Return each line of the records below that contains the word "triệu".

Records drawn from a dataset

++++

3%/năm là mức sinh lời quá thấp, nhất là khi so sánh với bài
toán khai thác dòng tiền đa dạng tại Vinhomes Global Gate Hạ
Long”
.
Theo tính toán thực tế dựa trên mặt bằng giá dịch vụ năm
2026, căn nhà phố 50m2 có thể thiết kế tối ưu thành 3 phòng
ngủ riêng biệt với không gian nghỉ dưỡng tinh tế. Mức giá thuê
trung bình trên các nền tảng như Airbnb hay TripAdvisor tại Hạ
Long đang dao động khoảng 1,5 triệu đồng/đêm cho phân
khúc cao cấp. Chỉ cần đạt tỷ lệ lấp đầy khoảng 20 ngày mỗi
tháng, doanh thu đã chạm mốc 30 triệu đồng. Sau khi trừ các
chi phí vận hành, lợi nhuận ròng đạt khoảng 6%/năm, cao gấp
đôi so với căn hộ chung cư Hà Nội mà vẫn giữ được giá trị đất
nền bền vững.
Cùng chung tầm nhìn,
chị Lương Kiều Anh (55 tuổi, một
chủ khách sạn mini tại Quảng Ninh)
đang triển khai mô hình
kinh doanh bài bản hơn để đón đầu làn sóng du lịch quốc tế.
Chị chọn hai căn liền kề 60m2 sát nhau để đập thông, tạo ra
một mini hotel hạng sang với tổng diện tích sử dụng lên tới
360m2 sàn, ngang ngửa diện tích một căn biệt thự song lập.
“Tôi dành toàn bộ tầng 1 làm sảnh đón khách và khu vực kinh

++++

**Written response:**
Long đang dao động khoảng 1,5 triệu đồng/đêm cho phân
tháng, doanh thu đã chạm mốc 30 triệu đồng. Sau khi trừ các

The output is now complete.